Utah Will Not Appeal Decision Holding Ag-Gag Law UnconstitutionalPosted on September 7, 2017
The Animal Legal Defense Fund and People for the Ethical Treatment of Animals (PETA) are pleased to announce that their successful lawsuit against Utah’s Ag-Gag law, which criminalized undercover investigations at factory farms and slaughterhouses, will not be appealed. The U.S. District Court of Utah declared the state’s Ag-Gag statute unconstitutional in July, holding that it violated the free speech rights of undercover investigators and journalists. On Sept. 6, 2017, Utah’s attorneys filed court documents stating they will not appeal that decision.

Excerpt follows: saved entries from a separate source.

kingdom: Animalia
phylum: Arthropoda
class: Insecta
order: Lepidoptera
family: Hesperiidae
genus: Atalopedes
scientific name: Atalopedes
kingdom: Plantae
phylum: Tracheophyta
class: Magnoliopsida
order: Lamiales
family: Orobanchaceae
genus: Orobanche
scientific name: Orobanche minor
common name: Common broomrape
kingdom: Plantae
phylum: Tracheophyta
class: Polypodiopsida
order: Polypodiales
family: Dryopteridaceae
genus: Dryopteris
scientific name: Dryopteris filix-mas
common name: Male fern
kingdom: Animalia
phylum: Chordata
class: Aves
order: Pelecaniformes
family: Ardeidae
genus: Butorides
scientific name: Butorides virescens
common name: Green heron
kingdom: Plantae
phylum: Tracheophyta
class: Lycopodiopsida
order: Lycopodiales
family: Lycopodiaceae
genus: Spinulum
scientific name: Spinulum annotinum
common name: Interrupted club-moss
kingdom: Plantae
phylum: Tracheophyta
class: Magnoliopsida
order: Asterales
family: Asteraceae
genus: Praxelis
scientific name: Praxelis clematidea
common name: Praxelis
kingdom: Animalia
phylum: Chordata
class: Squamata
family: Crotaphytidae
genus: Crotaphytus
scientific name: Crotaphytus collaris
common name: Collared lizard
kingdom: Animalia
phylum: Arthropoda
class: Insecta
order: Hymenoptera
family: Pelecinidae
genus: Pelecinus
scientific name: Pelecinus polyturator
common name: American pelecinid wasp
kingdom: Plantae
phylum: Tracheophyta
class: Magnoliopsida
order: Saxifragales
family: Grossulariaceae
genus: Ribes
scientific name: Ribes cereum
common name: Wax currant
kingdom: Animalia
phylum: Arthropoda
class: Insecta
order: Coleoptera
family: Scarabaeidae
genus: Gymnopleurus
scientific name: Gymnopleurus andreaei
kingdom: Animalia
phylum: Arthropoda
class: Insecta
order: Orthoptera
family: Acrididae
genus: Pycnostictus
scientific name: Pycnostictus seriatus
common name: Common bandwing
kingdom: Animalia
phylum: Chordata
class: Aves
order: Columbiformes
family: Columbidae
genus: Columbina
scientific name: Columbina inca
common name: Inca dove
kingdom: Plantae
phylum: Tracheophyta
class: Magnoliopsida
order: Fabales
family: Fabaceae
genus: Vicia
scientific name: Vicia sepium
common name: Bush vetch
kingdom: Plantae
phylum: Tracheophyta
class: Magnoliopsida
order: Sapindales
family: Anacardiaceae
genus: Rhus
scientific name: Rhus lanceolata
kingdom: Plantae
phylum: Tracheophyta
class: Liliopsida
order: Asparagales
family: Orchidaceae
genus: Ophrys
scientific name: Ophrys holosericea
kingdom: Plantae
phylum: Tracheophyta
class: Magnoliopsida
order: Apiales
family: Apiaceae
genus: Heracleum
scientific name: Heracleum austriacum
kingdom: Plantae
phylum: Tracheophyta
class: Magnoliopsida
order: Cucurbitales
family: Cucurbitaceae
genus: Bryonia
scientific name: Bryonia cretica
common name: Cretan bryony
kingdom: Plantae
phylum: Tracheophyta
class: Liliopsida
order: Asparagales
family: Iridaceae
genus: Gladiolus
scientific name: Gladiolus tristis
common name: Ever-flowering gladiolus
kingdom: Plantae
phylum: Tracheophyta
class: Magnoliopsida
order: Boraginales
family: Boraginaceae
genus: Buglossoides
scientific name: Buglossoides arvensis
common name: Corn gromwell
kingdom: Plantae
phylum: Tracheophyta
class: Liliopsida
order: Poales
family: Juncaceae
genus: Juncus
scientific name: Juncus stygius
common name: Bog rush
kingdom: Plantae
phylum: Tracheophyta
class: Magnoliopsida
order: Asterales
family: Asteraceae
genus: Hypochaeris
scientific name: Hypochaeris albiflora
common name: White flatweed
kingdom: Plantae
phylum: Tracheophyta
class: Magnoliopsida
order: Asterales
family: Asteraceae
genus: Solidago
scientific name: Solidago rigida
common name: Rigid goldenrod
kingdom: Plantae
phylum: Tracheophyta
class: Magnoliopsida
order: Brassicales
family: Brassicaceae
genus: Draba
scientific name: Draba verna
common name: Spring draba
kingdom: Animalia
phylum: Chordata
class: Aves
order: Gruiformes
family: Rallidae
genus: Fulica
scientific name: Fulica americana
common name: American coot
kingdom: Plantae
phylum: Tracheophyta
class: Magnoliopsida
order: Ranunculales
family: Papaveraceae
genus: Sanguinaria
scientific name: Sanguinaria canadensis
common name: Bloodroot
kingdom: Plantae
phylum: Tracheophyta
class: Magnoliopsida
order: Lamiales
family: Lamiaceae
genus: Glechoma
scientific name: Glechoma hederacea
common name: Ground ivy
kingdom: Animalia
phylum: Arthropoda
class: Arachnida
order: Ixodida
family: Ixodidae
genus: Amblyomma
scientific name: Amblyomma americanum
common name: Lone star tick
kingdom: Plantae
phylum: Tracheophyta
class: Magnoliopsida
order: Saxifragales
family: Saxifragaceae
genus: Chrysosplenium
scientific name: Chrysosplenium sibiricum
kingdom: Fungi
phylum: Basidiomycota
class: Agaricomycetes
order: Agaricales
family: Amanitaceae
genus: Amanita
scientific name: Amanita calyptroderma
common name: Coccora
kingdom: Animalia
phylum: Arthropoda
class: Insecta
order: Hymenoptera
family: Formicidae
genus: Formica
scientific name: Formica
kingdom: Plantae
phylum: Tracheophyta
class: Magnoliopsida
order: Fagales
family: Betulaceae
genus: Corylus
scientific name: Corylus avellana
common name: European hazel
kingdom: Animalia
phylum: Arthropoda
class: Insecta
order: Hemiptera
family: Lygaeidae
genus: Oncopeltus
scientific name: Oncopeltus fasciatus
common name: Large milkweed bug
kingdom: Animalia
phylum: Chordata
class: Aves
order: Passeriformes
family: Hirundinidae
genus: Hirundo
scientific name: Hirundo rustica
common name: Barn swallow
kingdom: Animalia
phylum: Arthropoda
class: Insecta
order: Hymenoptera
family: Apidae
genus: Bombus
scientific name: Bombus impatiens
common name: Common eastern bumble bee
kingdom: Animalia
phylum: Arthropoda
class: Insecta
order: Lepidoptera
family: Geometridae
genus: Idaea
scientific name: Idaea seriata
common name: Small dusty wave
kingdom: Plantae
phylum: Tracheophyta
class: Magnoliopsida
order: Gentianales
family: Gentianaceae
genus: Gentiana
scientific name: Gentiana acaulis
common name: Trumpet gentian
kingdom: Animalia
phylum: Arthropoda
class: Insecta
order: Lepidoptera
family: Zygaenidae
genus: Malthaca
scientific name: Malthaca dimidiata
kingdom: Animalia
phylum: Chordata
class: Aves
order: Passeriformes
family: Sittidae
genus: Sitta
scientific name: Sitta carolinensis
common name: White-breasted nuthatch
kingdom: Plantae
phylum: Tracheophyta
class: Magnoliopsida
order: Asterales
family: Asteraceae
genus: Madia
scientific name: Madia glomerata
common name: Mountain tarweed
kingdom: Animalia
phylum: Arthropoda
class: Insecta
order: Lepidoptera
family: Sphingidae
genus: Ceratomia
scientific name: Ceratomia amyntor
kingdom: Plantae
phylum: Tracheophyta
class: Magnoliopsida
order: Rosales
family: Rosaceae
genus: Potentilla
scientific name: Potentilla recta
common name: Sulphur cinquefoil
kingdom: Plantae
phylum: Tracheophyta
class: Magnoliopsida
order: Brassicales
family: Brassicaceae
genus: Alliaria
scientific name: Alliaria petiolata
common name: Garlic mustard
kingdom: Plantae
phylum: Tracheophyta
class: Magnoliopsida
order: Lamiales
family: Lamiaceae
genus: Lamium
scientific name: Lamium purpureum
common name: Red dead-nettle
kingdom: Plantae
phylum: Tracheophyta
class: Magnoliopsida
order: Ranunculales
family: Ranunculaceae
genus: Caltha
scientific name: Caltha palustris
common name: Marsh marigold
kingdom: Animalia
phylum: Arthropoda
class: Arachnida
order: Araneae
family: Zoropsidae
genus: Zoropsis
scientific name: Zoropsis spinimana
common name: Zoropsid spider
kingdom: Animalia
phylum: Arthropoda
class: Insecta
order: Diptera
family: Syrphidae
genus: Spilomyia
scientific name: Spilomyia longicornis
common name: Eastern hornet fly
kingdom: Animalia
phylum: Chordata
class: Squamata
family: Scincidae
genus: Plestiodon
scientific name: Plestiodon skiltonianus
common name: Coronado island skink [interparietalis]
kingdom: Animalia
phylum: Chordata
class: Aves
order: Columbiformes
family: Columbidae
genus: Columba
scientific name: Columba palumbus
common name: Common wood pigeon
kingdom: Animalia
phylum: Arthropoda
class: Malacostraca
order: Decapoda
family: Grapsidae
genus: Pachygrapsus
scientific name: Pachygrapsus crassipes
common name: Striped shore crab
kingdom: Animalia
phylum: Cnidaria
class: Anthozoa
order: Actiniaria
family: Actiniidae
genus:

“Utah’s decision not to appeal its loss is a signal to other states that these unconstitutional Ag-Gag laws are indefensible,” says Stephen Wells, executive director of the Animal Legal Defense Fund. “Should Utah’s legislature try to pass a new Ag-Gag law to replace the last one, we’ll see them back in court.”
“Coupled with our recent victory in Idaho, this decision shows that states are going to have a hard time covering up cruelty to animals,” says PETA Foundation Director of Animal Law Jared Goodman. “Americans have a right to know that workers in the meat industry stomp on and throw chickens around like footballs, smash piglets’ heads against concrete floors, and beat and sexually assault pigs with canes and gate rods.”
The Utah lawsuit, filed in 2013, was the first to challenge Ag-Gag laws, which are on the books in nine states. The Animal Legal Defense Fund—leading a coalition of animal protection, environmental protection and civil rights organizations—successfully struck down Idaho’s Ag-Gag law in 2015, a decision currently on appeal in the Ninth Circuit. The Animal Legal Defense Fund is committed to challenging Ag-Gag laws across the country.